哲士と別れて、自分の新しいアパートに帰る途中で、赤い夕日を背負ってゆらゆらと向こうから歩いてくる人物が見えた。まさかとは思ったけれど、由貴也だった。
「由貴也。どうしたの?」
目的もなく歩いてそうな由貴也に声をかけると、まじまじと香代子を見た後で由貴也は、「ああ、いた」と間の抜けた声を上げた。
「『ああ、いた』って、私のこと探しにきたの?」
香代子の問いかけに、由貴也はこっくりと深くうなずく。
「だってアンタの新しい部屋入れないから」
理由を付け加えた由貴也にああ、と納得する。

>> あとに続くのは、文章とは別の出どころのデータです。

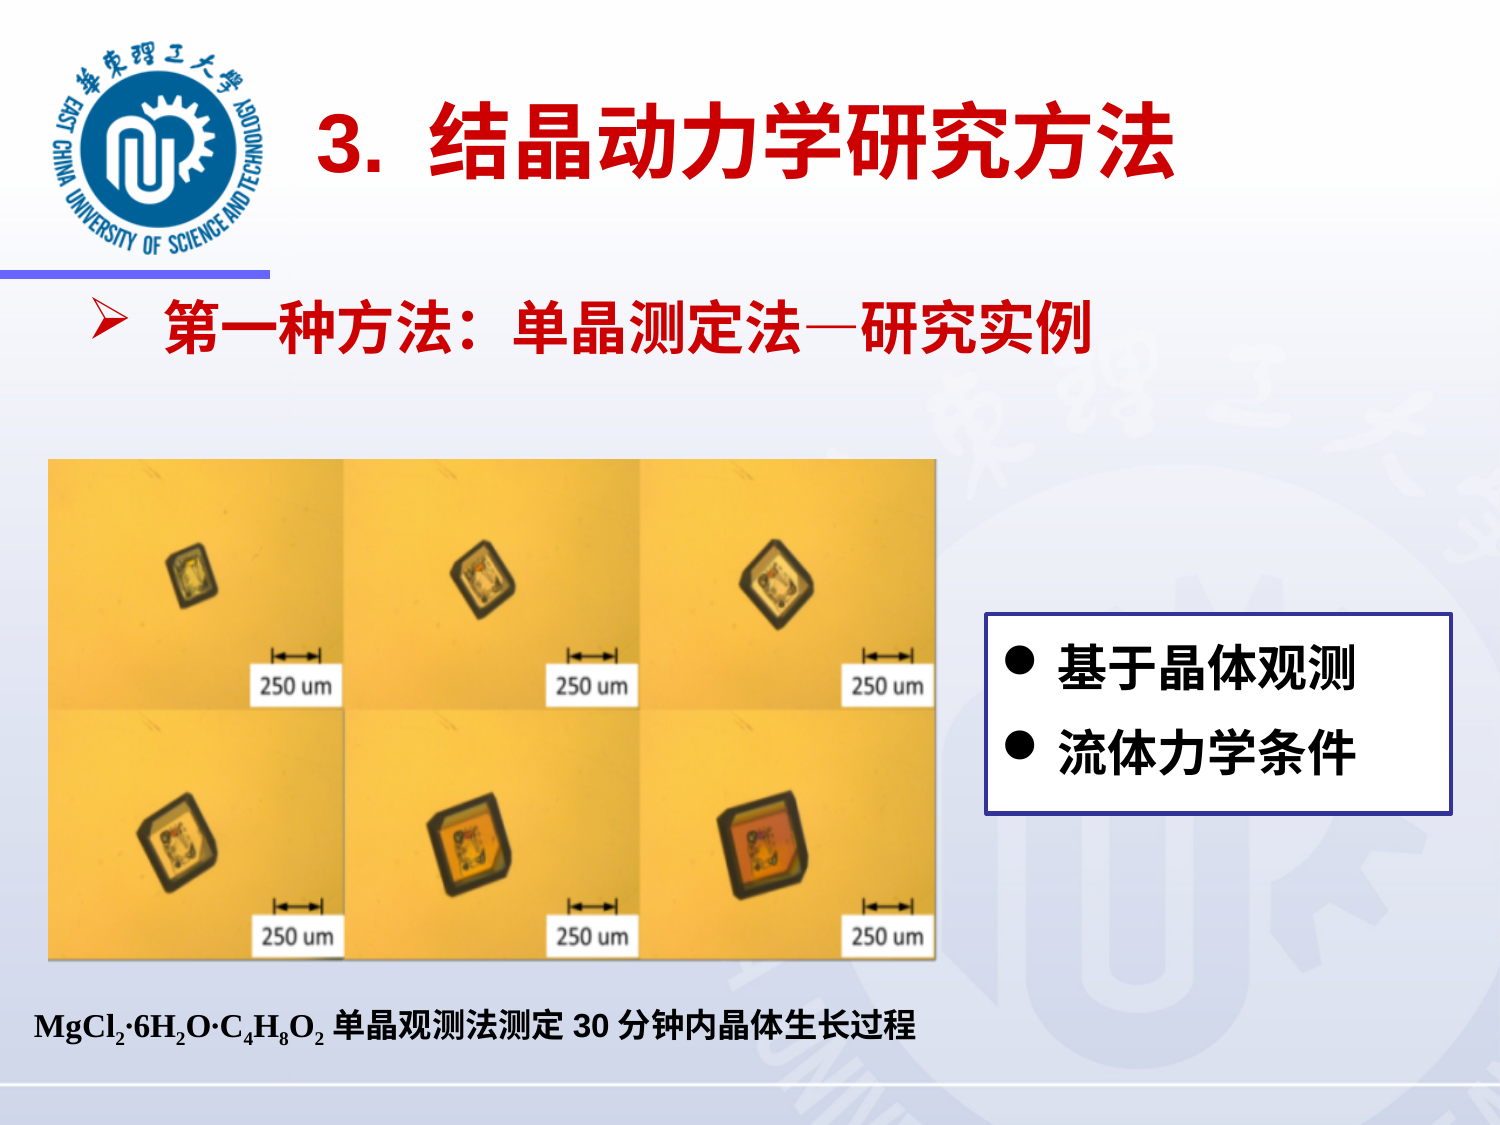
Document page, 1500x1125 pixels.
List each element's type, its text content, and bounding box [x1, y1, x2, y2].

title 3. 结晶动力学研究方法 [301, 45, 1425, 233]
list 基于晶体观测 流体力学条件 [984, 612, 1453, 816]
text_box 第一种方法：单晶测定法—研究实例 [71, 265, 1484, 387]
picture [0, 1, 1500, 1125]
text_box MgCl2∙6H2O∙C4H8O2单晶观测法测定30分钟内晶体生长过程 [19, 973, 1014, 1057]
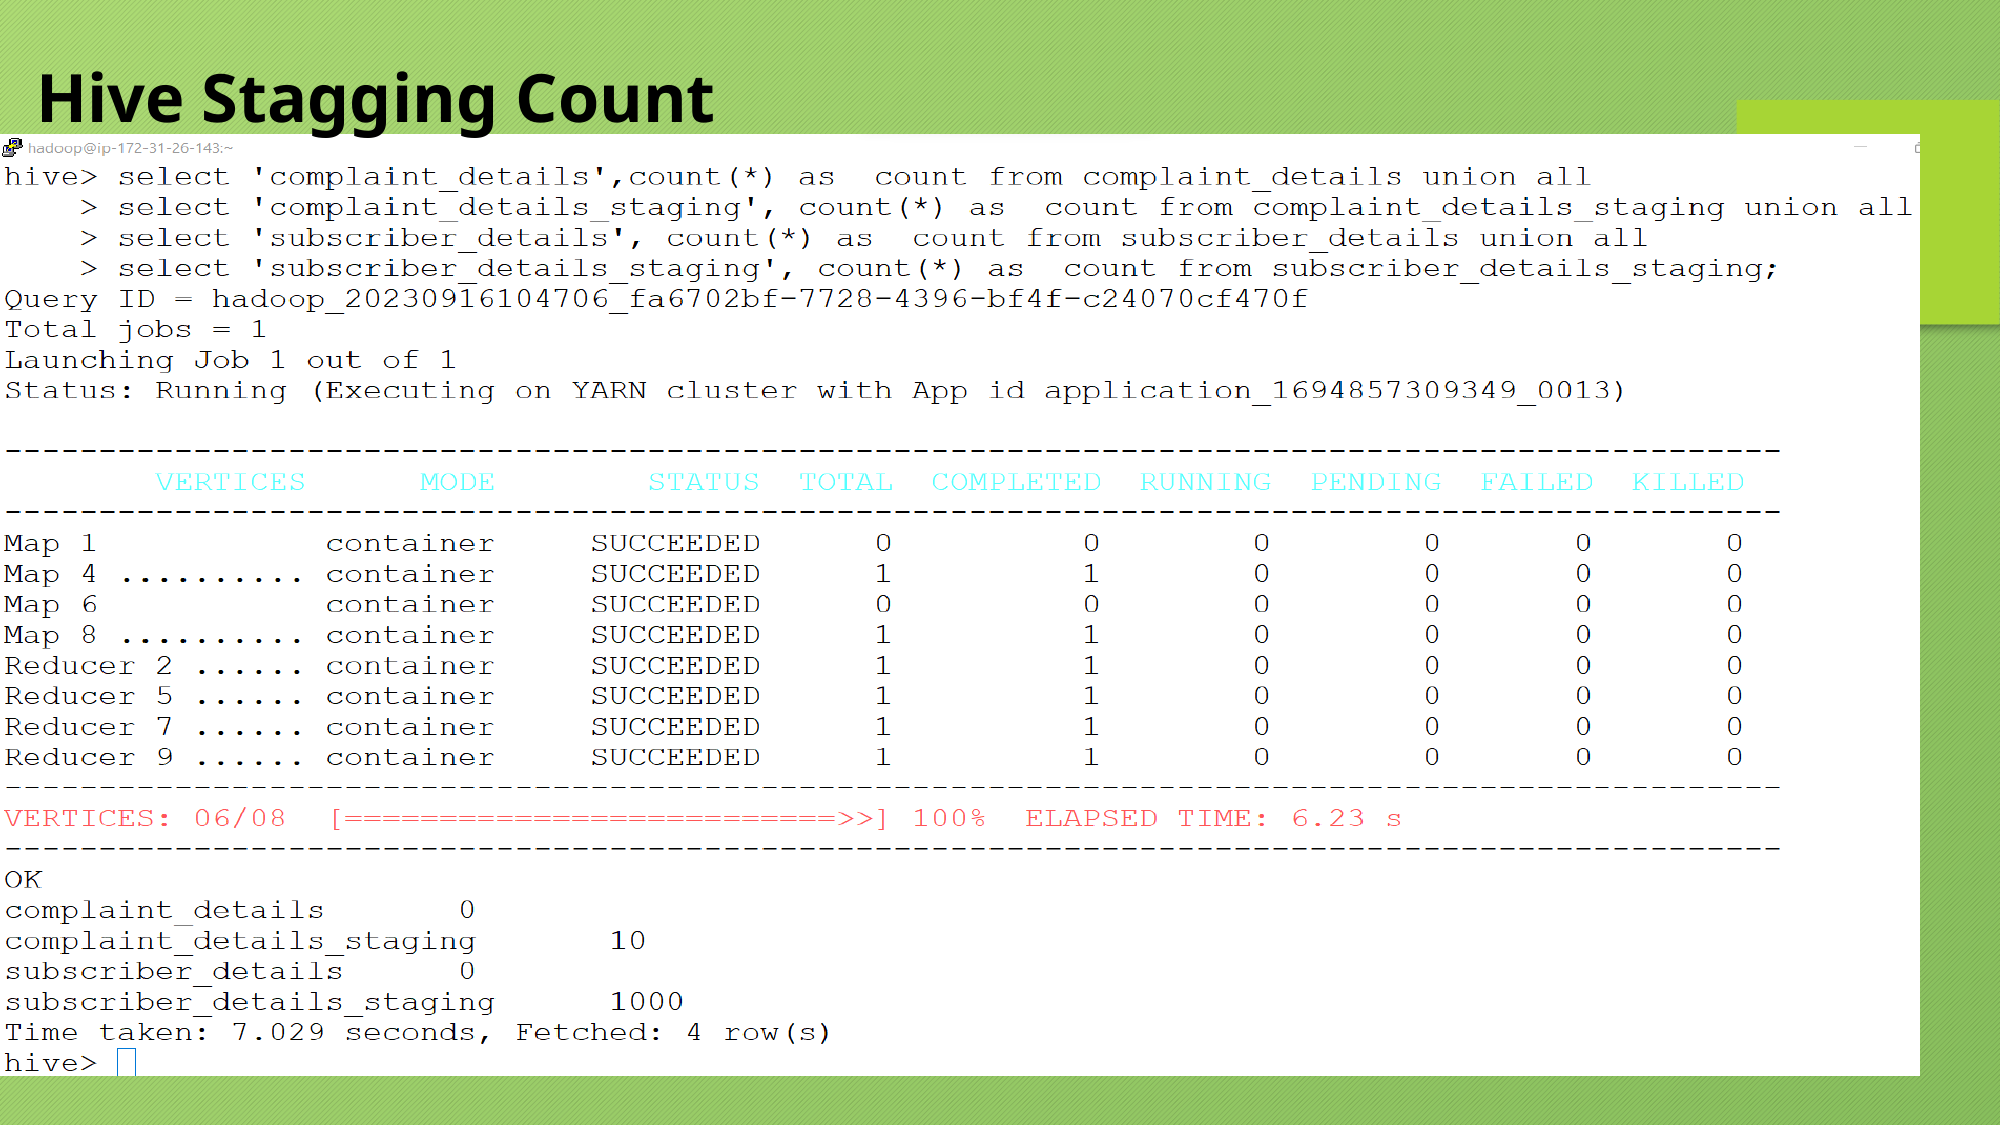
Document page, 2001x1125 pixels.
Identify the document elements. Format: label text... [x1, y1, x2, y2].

text_box Hive Stagging Count [21, 48, 1710, 134]
picture [0, 134, 2000, 1077]
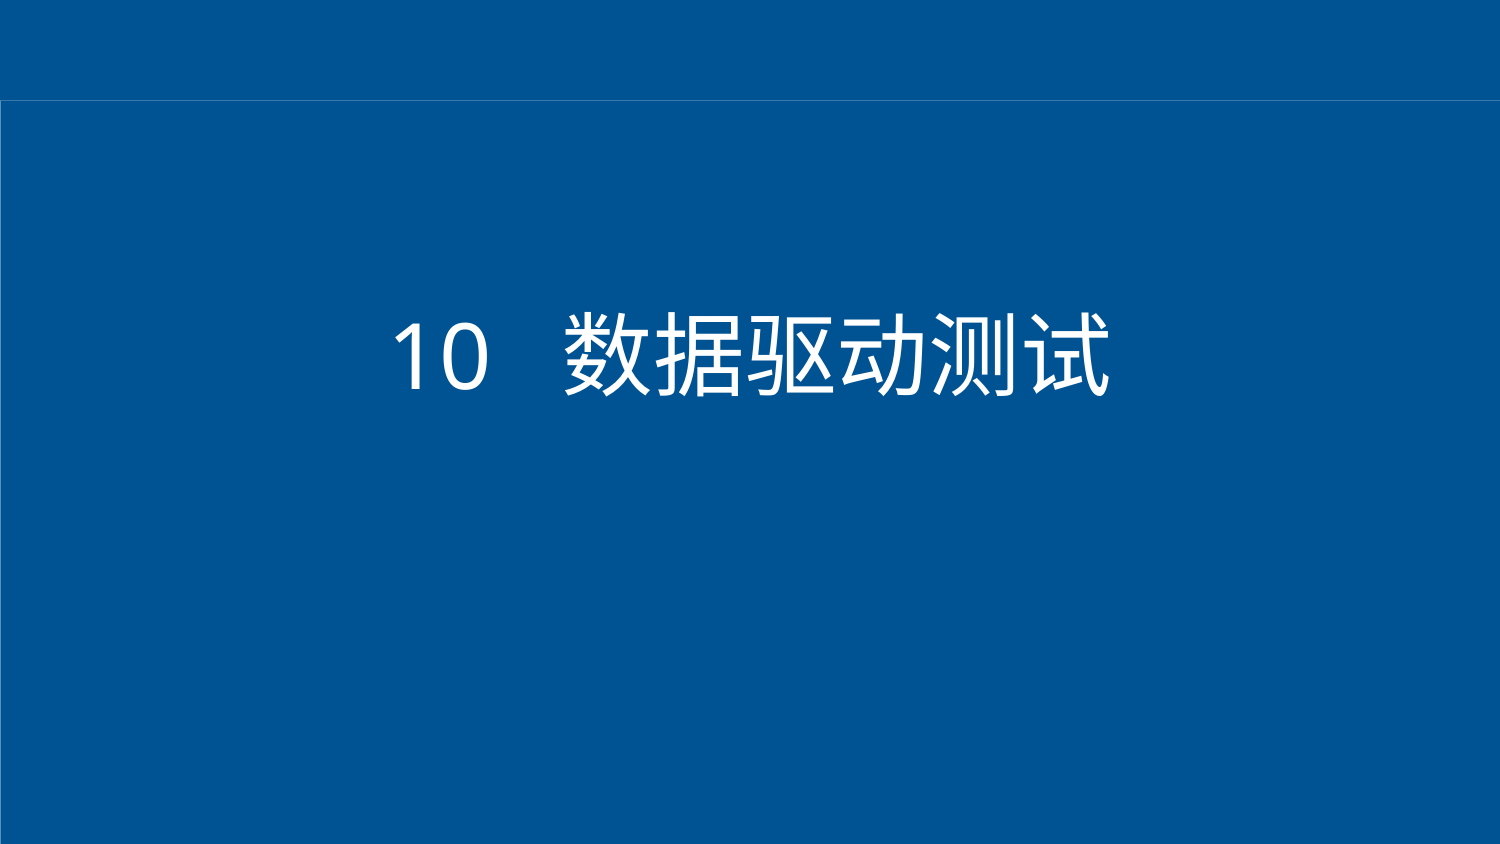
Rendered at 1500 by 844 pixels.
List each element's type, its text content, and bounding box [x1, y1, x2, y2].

title 10 数据驱动测试 [112, 262, 1388, 443]
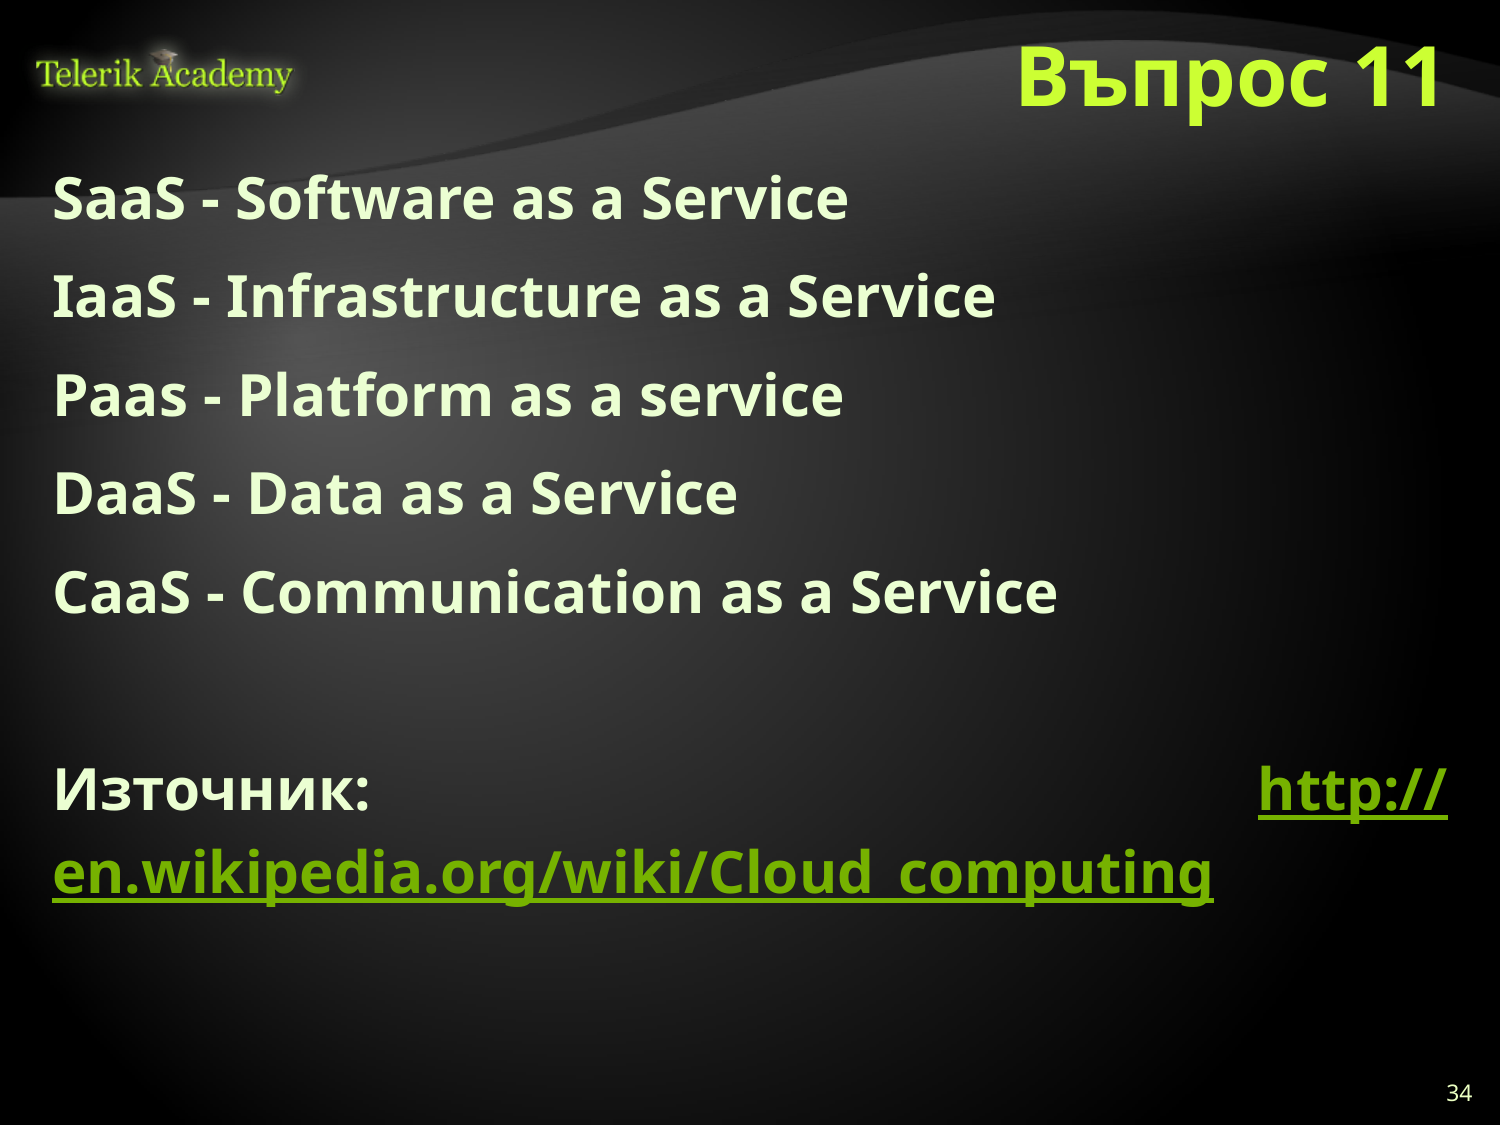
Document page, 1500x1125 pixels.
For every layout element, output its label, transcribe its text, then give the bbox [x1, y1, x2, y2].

title Въпрос 11 [300, 12, 1463, 149]
picture [0, 0, 1500, 1125]
list SaaS - Software as a Service IaaS - Infrastructure as a Service Paas - Platform as a service DaaS - Data as a Service CaaS - Communication as a Service Източник: http://en.wikipedia.org/wiki/Cloud_computing [37, 149, 1463, 1075]
slide_number 34 [1412, 1074, 1488, 1113]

香代子の部屋の鍵は引っ越しに伴って複雑な作りになった。ピッキングがお得意の由貴也といえども、さすがに開けられなくなったのだろう。とはいっても、部屋には入れないといっても、うろうろと香代子が行った先も知らず、探しには来ない気がする。
やっぱり変人な由貴也に「帰ろ」と言うと、また首がもげそうな感じでうなずいて、香代子について来た。今はこうして香代子の後ろを追ってくる由貴也だけれども、本当に父親の一件では助けられたなあ、としみじみ思う。おかげで香代子は心身が回復したのみならず、バイトも失わなくて済んだ。
振り返って由貴也が着いてくることを確認する。赤く透けるその髪を見ながら、部屋に帰ったら由貴也に部屋の鍵のスペアをあげよう、と思った。